-- What this task involves --
When you copy the entries, keep every word exactly as it is and drop the images.

-- Material provided --

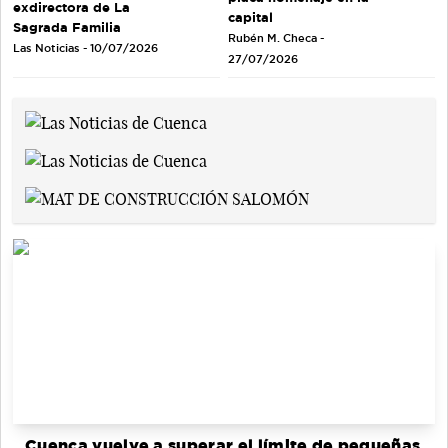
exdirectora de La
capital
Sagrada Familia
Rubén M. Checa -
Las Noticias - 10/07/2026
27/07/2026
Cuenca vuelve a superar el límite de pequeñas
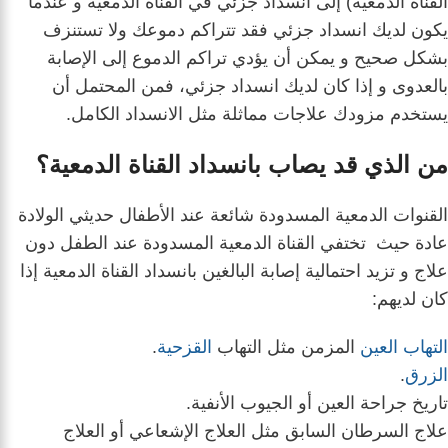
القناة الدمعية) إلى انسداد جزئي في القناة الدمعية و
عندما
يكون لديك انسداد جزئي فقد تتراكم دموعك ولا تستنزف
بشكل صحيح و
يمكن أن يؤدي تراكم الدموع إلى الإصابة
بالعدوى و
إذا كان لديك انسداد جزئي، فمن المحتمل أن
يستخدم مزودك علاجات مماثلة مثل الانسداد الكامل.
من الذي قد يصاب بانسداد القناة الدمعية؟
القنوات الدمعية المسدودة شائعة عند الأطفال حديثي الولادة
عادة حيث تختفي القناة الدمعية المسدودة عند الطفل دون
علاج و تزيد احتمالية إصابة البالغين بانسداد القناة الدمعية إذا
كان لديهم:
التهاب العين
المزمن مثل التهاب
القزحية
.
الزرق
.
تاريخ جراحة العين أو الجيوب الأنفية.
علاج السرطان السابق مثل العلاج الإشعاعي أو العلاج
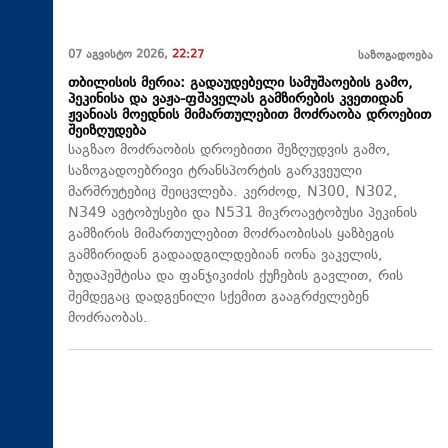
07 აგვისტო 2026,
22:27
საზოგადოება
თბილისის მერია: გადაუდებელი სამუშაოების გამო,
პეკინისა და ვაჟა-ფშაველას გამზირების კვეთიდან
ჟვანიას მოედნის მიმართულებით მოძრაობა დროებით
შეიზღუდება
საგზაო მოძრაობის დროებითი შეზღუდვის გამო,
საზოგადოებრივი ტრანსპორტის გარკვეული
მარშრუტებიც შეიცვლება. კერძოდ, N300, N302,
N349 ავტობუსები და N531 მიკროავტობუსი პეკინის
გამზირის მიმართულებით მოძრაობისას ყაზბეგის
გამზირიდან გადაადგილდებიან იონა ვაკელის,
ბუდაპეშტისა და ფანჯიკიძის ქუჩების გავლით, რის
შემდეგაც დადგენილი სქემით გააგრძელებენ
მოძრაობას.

-- Response to the task --
exdirectora de La
capital
Sagrada Familia
Rubén M. Checa -
Las Noticias - 10/07/2026
27/07/2026
Cuenca vuelve a superar el límite de pequeñas
القناة الدمعية) إلى انسداد جزئي في القناة الدمعية و
عندما
يكون لديك انسداد جزئي فقد تتراكم دموعك ولا تستنزف
بشكل صحيح و
يمكن أن يؤدي تراكم الدموع إلى الإصابة
بالعدوى و
إذا كان لديك انسداد جزئي، فمن المحتمل أن
يستخدم مزودك علاجات مماثلة مثل الانسداد الكامل.
من الذي قد يصاب بانسداد القناة الدمعية؟
القنوات الدمعية المسدودة شائعة عند الأطفال حديثي الولادة
عادة حيث تختفي القناة الدمعية المسدودة عند الطفل دون
علاج و تزيد احتمالية إصابة البالغين بانسداد القناة الدمعية إذا
كان لديهم:
التهاب العين
المزمن مثل التهاب
القزحية
.
الزرق
.
تاريخ جراحة العين أو الجيوب الأنفية.
علاج السرطان السابق مثل العلاج الإشعاعي أو العلاج
07 აგვისტო 2026,
22:27
საზოგადოება
თბილისის მერია: გადაუდებელი სამუშაოების გამო,
პეკინისა და ვაჟა-ფშაველას გამზირების კვეთიდან
ჟვანიას მოედნის მიმართულებით მოძრაობა დროებით
შეიზღუდება
საგზაო მოძრაობის დროებითი შეზღუდვის გამო,
საზოგადოებრივი ტრანსპორტის გარკვეული
მარშრუტებიც შეიცვლება. კერძოდ, N300, N302,
N349 ავტობუსები და N531 მიკროავტობუსი პეკინის
გამზირის მიმართულებით მოძრაობისას ყაზბეგის
გამზირიდან გადაადგილდებიან იონა ვაკელის,
ბუდაპეშტისა და ფანჯიკიძის ქუჩების გავლით, რის
შემდეგაც დადგენილი სქემით გააგრძელებენ
მოძრაობას.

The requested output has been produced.